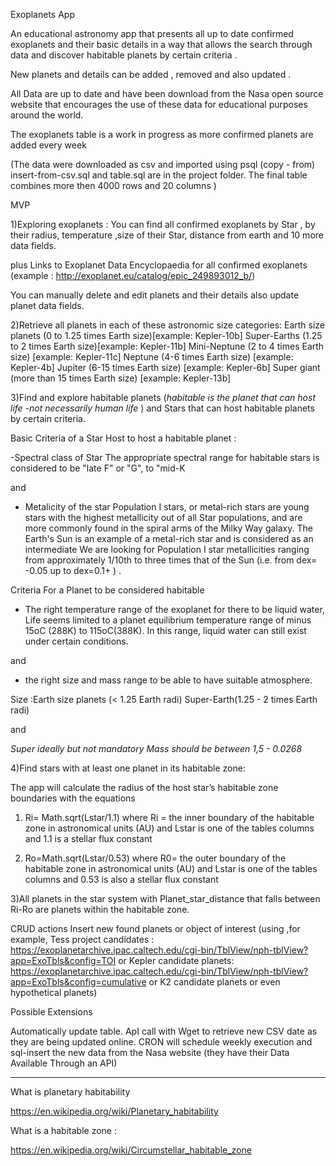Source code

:  Exoplanets App

 An educational astronomy app that presents all up to date
 confirmed exoplanets and their basic details
 in a way that  allows the search through data and discover habitable
 planets by certain criteria .

 New planets and details can be added , removed and also updated .

 All Data are up to date and  have been download from the Nasa open source
  website that encourages the use of these data for educational purposes around
  the world.

 The exoplanets table is a work in progress as more confirmed planets
 are added every week

 (The data were downloaded as csv and imported using psql (copy - from)
 insert-from-csv.sql and table.sql are in the  project folder.
 The final table combines more then 4000 rows and 20 columns )

 MVP

1)Exploring exoplanets :
You can find all confirmed exoplanets  by  Star ,
by their radius, temperature ,size of their Star,
distance from earth and 10 more data fields.

plus Links to Exoplanet Data Encyclopaedia for all confirmed exoplanets
(example : http://exoplanet.eu/catalog/epic_249893012_b/)

You can manually delete and edit planets and their details also update planet data fields.

2)Retrieve all planets in each of these astronomic size categories:
Earth size planets (0 to 1.25 times Earth size)[example: Kepler-10b]
Super-Earths (1.25 to 2 times Earth size)[example: Kepler-11b]
Mini-Neptune (2 to 4 times Earth size) [example: Kepler-11c]
Neptune (4-6 times Earth size) [example: Kepler-4b]
Jupiter (6-15 times Earth size) [example: Kepler-6b]
Super giant (more than 15 times Earth size) [example: Kepler-13b]

3)Find and explore habitable planets (*habitable is the planet that can
host life -not necessarily human life* ) and Stars that can host habitable planets by certain criteria.


Basic Criteria of a Star Host to host a habitable planet :


-Spectral class of Star
The appropriate spectral range for habitable stars is considered to
be "late F" or "G", to "mid-K

and

- Metalicity of the star
Population I stars, or metal-rich  stars are young stars with the highest
metallicity out of all Star populations, and are more commonly found in the spiral arms
of the Milky Way galaxy. The Earth's Sun is an example of a metal-rich star
and is considered as an intermediate
We are looking for Population I star  metallicities ranging from approximately 1/10th to
three times that of the Sun (i.e. from dex= -0.05 up to dex=0.1+ ) .

Criteria For a Planet to be considered habitable

- The right temperature range of the exoplanet for there to be liquid water,
Life seems limited to a planet equilibrium temperature range of minus 15oC
(288K) to 115oC(388K). In this range, liquid water can still exist under certain
conditions.

and

- the right size and mass range to be able to have suitable atmosphere.

Size :Earth size planets (< 1.25 Earth radi)
      Super-Earth(1.25 - 2 times Earth radi)

and

*Super ideally but not mandatory  Mass should be between 1,5 - 0.0268*


4)Find stars with at least one planet in its habitable zone:

The app will calculate  the radius of the host star’s habitable zone boundaries with the
equations
1) Ri= Math.sqrt(Lstar/1.1)
 where Ri = the inner boundary of the habitable zone in astronomical units (AU)
 and Lstar is one of the tables columns and 1.1 is a stellar flux constant

2) Ro=Math.sqrt(Lstar/0.53)
where R0= the outer boundary of the habitable zone in astronomical units (AU)
and Lstar is one of the tables columns and 0.53 is also a stellar  flux constant

3)All planets in the star system with Planet_star_distance that falls between Ri-Ro
are planets within the habitable zone.



CRUD actions
Insert new found planets or object of interest
(using ,for example, Tess project candidates :
https://exoplanetarchive.ipac.caltech.edu/cgi-bin/TblView/nph-tblView?app=ExoTbls&config=TOI
or Kepler candidate planets:
https://exoplanetarchive.ipac.caltech.edu/cgi-bin/TblView/nph-tblView?app=ExoTbls&config=cumulative
or K2 candidate planets or even hypothetical planets)


Possible Extensions

Automatically update table.
ApI call with Wget to retrieve new CSV date as they are being updated online.
CRON will schedule weekly execution and sql-insert the new data from the
Nasa website (they have their Data Available Through an API)

________________________________________________________________________________
What is planetary habitability

https://en.wikipedia.org/wiki/Planetary_habitability

What is a habitable zone :

https://en.wikipedia.org/wiki/Circumstellar_habitable_zone
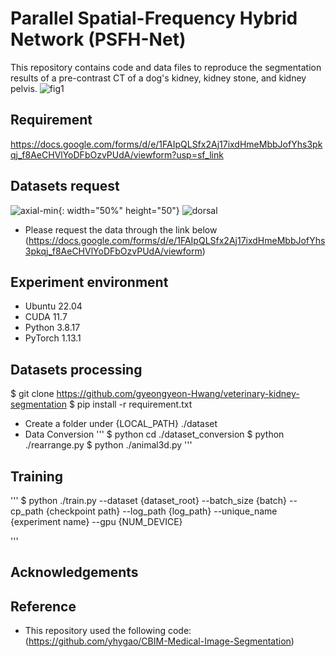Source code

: # Parallel Spatial-Frequency Hybrid Network (PSFH-Net)
This repository contains code and data files to reproduce the segmentation results of a pre-contrast CT of a dog's kidney, kidney stone, and kidney pelvis.
![fig1](https://github.com/gyeongyeon-Hwang/veterinary-kidney-segmentation/assets/76763306/ad5daa19-3406-4c3b-8653-242bfa3b7473)
## Requirement
https://docs.google.com/forms/d/e/1FAIpQLSfx2Aj17ixdHmeMbbJofYhs3pkqj_f8AeCHVlYoDFbOzvPUdA/viewform?usp=sf_link
## Datasets request
![axial-min](https://github.com/gyeongyeon-Hwang/veterinary-kidney-segmentation/assets/76763306/03a57d5d-8105-45d6-9a6c-23b467418875){: width="50%" height="50"}
![dorsal](https://github.com/gyeongyeon-Hwang/veterinary-kidney-segmentation/assets/76763306/178457cc-2603-4484-9b51-13e40d9d233c)
- Please request the data through the link below 
  (https://docs.google.com/forms/d/e/1FAIpQLSfx2Aj17ixdHmeMbbJofYhs3pkqj_f8AeCHVlYoDFbOzvPUdA/viewform)
## Experiment environment
- Ubuntu 22.04
- CUDA 11.7
- Python 3.8.17
- PyTorch 1.13.1
## Datasets processing
$ git clone https://github.com/gyeongyeon-Hwang/veterinary-kidney-segmentation
$ pip install -r requirement.txt

- Create a folder under {LOCAL_PATH} ./dataset
- Data Conversion
  '''
  $ python cd ./dataset_conversion
  $ python ./rearrange.py
  $ python ./animal3d.py
  '''
## Training
'''
$ python ./train.py --dataset {dataset_root} --batch_size {batch} --cp_path {checkpoint path} --log_path {log_path} --unique_name {experiment name} --gpu {NUM_DEVICE}

'''

## Acknowledgements

## Reference
* This repository used the following code: (https://github.com/yhygao/CBIM-Medical-Image-Segmentation)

########################################

AUFGABE
Wandle alle Zeilen in eine nummerierte Liste um und lass die Leerzeilen weg. Die Bilder kommen nicht in die Antwort.

ANTWORT
1. Source code
2. :  Exoplanets App
3.  An educational astronomy app that presents all up to date
4.  confirmed exoplanets and their basic details
5.  in a way that  allows the search through data and discover habitable
6.  planets by certain criteria .
7.  New planets and details can be added , removed and also updated .
8.  All Data are up to date and  have been download from the Nasa open source
9.   website that encourages the use of these data for educational purposes around
10.   the world.
11.  The exoplanets table is a work in progress as more confirmed planets
12.  are added every week
13.  (The data were downloaded as csv and imported using psql (copy - from)
14.  insert-from-csv.sql and table.sql are in the  project folder.
15.  The final table combines more then 4000 rows and 20 columns )
16.  MVP
17. 1)Exploring exoplanets :
18. You can find all confirmed exoplanets  by  Star ,
19. by their radius, temperature ,size of their Star,
20. distance from earth and 10 more data fields.
21. plus Links to Exoplanet Data Encyclopaedia for all confirmed exoplanets
22. (example : http://exoplanet.eu/catalog/epic_249893012_b/)
23. You can manually delete and edit planets and their details also update planet data fields.
24. 2)Retrieve all planets in each of these astronomic size categories:
25. Earth size planets (0 to 1.25 times Earth size)[example: Kepler-10b]
26. Super-Earths (1.25 to 2 times Earth size)[example: Kepler-11b]
27. Mini-Neptune (2 to 4 times Earth size) [example: Kepler-11c]
28. Neptune (4-6 times Earth size) [example: Kepler-4b]
29. Jupiter (6-15 times Earth size) [example: Kepler-6b]
30. Super giant (more than 15 times Earth size) [example: Kepler-13b]
31. 3)Find and explore habitable planets (*habitable is the planet that can
32. host life -not necessarily human life* ) and Stars that can host habitable planets by certain criteria.
33. Basic Criteria of a Star Host to host a habitable planet :
34. -Spectral class of Star
35. The appropriate spectral range for habitable stars is considered to
36. be "late F" or "G", to "mid-K
37. and
38. - Metalicity of the star
39. Population I stars, or metal-rich  stars are young stars with the highest
40. metallicity out of all Star populations, and are more commonly found in the spiral arms
41. of the Milky Way galaxy. The Earth's Sun is an example of a metal-rich star
42. and is considered as an intermediate
43. We are looking for Population I star  metallicities ranging from approximately 1/10th to
44. three times that of the Sun (i.e. from dex= -0.05 up to dex=0.1+ ) .
45. Criteria For a Planet to be considered habitable
46. - The right temperature range of the exoplanet for there to be liquid water,
47. Life seems limited to a planet equilibrium temperature range of minus 15oC
48. (288K) to 115oC(388K). In this range, liquid water can still exist under certain
49. conditions.
50. and
51. - the right size and mass range to be able to have suitable atmosphere.
52. Size :Earth size planets (< 1.25 Earth radi)
53.       Super-Earth(1.25 - 2 times Earth radi)
54. and
55. *Super ideally but not mandatory  Mass should be between 1,5 - 0.0268*
56. 4)Find stars with at least one planet in its habitable zone:
57. The app will calculate  the radius of the host star’s habitable zone boundaries with the
58. equations
59. 1) Ri= Math.sqrt(Lstar/1.1)
60.  where Ri = the inner boundary of the habitable zone in astronomical units (AU)
61.  and Lstar is one of the tables columns and 1.1 is a stellar flux constant
62. 2) Ro=Math.sqrt(Lstar/0.53)
63. where R0= the outer boundary of the habitable zone in astronomical units (AU)
64. and Lstar is one of the tables columns and 0.53 is also a stellar  flux constant
65. 3)All planets in the star system with Planet_star_distance that falls between Ri-Ro
66. are planets within the habitable zone.
67. CRUD actions
68. Insert new found planets or object of interest
69. (using ,for example, Tess project candidates :
70. https://exoplanetarchive.ipac.caltech.edu/cgi-bin/TblView/nph-tblView?app=ExoTbls&config=TOI
71. or Kepler candidate planets:
72. https://exoplanetarchive.ipac.caltech.edu/cgi-bin/TblView/nph-tblView?app=ExoTbls&config=cumulative
73. or K2 candidate planets or even hypothetical planets)
74. Possible Extensions
75. Automatically update table.
76. ApI call with Wget to retrieve new CSV date as they are being updated online.
77. CRON will schedule weekly execution and sql-insert the new data from the
78. Nasa website (they have their Data Available Through an API)
79. ________________________________________________________________________________
80. What is planetary habitability
81. https://en.wikipedia.org/wiki/Planetary_habitability
82. What is a habitable zone :
83. https://en.wikipedia.org/wiki/Circumstellar_habitable_zone
84. Source code
85. : # Parallel Spatial-Frequency Hybrid Network (PSFH-Net)
86. This repository contains code and data files to reproduce the segmentation results of a pre-contrast CT of a dog's kidney, kidney stone, and kidney pelvis.
87. ![fig1](https://github.com/gyeongyeon-Hwang/veterinary-kidney-segmentation/assets/76763306/ad5daa19-3406-4c3b-8653-242bfa3b7473)
88. ## Requirement
89. https://docs.google.com/forms/d/e/1FAIpQLSfx2Aj17ixdHmeMbbJofYhs3pkqj_f8AeCHVlYoDFbOzvPUdA/viewform?usp=sf_link
90. ## Datasets request
91. ![axial-min](https://github.com/gyeongyeon-Hwang/veterinary-kidney-segmentation/assets/76763306/03a57d5d-8105-45d6-9a6c-23b467418875){: width="50%" height="50"}
92. ![dorsal](https://github.com/gyeongyeon-Hwang/veterinary-kidney-segmentation/assets/76763306/178457cc-2603-4484-9b51-13e40d9d233c)
93. - Please request the data through the link below 
94.   (https://docs.google.com/forms/d/e/1FAIpQLSfx2Aj17ixdHmeMbbJofYhs3pkqj_f8AeCHVlYoDFbOzvPUdA/viewform)
95. ## Experiment environment
96. - Ubuntu 22.04
97. - CUDA 11.7
98. - Python 3.8.17
99. - PyTorch 1.13.1
100. ## Datasets processing
101. $ git clone https://github.com/gyeongyeon-Hwang/veterinary-kidney-segmentation
102. $ pip install -r requirement.txt
103. - Create a folder under {LOCAL_PATH} ./dataset
104. - Data Conversion
105.   '''
106.   $ python cd ./dataset_conversion
107.   $ python ./rearrange.py
108.   $ python ./animal3d.py
109.   '''
110. ## Training
111. '''
112. $ python ./train.py --dataset {dataset_root} --batch_size {batch} --cp_path {checkpoint path} --log_path {log_path} --unique_name {experiment name} --gpu {NUM_DEVICE}
113. '''
114. ## Acknowledgements
115. ## Reference
116. * This repository used the following code: (https://github.com/yhygao/CBIM-Medical-Image-Segmentation)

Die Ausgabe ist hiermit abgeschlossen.